The question may have changed in recent weeks.
Per a league source with knowledge of the situation, the NFL may ultimately move only one team to Los Angeles. And that would happen not as a short-term thing, but as an indefinite move that could result in a second team never going to Los Angeles.
The shift comes from the league’s intense desire to get it right in L.A. Although it would be a lot easier to build a stadium with private money if 20 games per year are played there, instantly assigning two teams to a market that for 20 years has had none may not be the best way to reconnect with Los Angeles.
If only one team goes, that team likely would be the Rams, since owner Stan Kroenke already has plans in place to fund privately a one-team stadium in Inglewood. The proposed project in Carson hinges on two teams: the Chargers and the Raiders.
A one-team market in L.A. likely would hinge on working something out for the Chargers in San Diego, which may not be easy to do without public money.

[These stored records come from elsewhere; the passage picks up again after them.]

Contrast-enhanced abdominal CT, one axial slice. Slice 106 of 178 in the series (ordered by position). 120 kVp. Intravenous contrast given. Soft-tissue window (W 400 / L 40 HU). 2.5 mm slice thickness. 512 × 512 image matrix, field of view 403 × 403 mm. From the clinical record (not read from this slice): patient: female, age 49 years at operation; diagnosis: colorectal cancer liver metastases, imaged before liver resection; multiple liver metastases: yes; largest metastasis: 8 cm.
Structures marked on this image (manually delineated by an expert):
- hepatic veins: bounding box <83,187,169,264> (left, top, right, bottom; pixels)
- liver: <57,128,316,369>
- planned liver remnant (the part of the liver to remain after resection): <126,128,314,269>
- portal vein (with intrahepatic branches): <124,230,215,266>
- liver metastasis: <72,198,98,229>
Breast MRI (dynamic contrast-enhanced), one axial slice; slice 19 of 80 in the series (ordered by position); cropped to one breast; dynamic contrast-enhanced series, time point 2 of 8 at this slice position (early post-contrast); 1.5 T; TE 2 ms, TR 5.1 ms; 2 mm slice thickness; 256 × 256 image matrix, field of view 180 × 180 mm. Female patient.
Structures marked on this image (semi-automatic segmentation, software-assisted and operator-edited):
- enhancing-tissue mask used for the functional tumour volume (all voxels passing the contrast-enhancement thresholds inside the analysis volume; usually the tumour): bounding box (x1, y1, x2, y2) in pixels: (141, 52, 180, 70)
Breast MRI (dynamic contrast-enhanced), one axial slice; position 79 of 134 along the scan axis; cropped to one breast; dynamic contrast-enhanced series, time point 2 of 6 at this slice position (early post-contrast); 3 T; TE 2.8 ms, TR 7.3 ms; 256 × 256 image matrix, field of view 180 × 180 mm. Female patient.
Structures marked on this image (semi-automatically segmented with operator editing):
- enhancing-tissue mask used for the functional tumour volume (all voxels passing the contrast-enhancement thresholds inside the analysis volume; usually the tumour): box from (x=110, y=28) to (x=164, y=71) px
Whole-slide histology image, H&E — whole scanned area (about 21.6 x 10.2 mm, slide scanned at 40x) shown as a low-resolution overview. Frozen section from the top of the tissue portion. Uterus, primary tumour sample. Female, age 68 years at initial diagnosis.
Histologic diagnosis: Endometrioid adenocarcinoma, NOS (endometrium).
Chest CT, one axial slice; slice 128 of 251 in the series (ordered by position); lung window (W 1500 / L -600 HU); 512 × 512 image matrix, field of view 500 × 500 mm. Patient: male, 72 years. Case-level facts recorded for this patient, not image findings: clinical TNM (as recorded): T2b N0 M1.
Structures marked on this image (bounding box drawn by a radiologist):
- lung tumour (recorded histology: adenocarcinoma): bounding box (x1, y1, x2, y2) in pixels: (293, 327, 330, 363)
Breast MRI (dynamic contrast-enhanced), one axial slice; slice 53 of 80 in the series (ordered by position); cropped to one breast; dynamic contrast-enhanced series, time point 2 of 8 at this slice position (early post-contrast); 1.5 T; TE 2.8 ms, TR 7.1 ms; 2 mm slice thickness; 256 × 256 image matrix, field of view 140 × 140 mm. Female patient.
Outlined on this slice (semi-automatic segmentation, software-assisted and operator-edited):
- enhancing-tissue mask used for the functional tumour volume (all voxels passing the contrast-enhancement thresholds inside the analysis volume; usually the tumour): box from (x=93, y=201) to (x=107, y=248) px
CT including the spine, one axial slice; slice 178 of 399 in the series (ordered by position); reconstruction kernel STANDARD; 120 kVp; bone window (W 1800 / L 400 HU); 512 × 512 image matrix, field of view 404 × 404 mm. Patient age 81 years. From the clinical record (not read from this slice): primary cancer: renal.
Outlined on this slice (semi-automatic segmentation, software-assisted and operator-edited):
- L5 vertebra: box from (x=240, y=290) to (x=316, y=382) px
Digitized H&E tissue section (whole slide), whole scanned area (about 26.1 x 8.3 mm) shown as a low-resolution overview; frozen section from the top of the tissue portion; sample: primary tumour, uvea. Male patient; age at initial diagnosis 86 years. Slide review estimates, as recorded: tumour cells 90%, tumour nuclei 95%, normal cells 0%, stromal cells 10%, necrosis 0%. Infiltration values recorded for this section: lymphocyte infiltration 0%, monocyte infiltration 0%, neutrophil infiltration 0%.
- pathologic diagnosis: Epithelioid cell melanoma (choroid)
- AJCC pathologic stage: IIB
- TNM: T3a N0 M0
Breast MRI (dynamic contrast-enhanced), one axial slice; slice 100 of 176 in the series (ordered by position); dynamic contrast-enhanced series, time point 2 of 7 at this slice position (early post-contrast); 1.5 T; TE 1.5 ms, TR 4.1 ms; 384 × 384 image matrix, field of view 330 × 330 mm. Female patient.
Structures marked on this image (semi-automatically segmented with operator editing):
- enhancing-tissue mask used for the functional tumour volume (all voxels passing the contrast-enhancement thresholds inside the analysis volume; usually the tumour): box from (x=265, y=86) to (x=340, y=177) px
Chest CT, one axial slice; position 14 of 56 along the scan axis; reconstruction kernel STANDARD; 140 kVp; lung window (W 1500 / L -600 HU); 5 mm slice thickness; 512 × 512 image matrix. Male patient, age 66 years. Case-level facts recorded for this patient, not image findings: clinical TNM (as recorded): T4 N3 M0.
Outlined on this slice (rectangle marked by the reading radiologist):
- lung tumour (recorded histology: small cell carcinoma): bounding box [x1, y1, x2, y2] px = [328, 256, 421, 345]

It could be even harder if the Chargers are dead-set on leaving — and if owner Dean Spanos has the votes to block Kroenke from moving to L.A. alone.
Meanwhile, Sam Farmer of the Los Angeles Times reports that the L.A. relocation process soon will shift from league-office personnel to a key group of owners and Commissioner Roger Goodell.
The so-called Committee on Los Angeles Opportunities (they need a clunkier name for it, I think) consists of Steelers owner Art Rooney II, Patriots owner Robert Kraft, Panthers owner Jerry Richardson, Chiefs owner Clark Hunt, Texans owner Bob McNair, and Giants co-owner John Mara. Ultimately, 24 owners will have to agree with whatever this group recommends, but there’s currently no reason to suspect a rebellion.
Unless the recommendation is that the Rams will get L.A., the Chargers will stay in San Diego, and the Raiders will continue to float aimlessly. At that point, Spanos and Raiders owner Mark Davis could cobble together nine votes aimed at blocking the move, which could eventually force Kroenke to move in violation of the league’s relocation policy — perhaps setting the stage for another high-profile NFL loss in a court of law.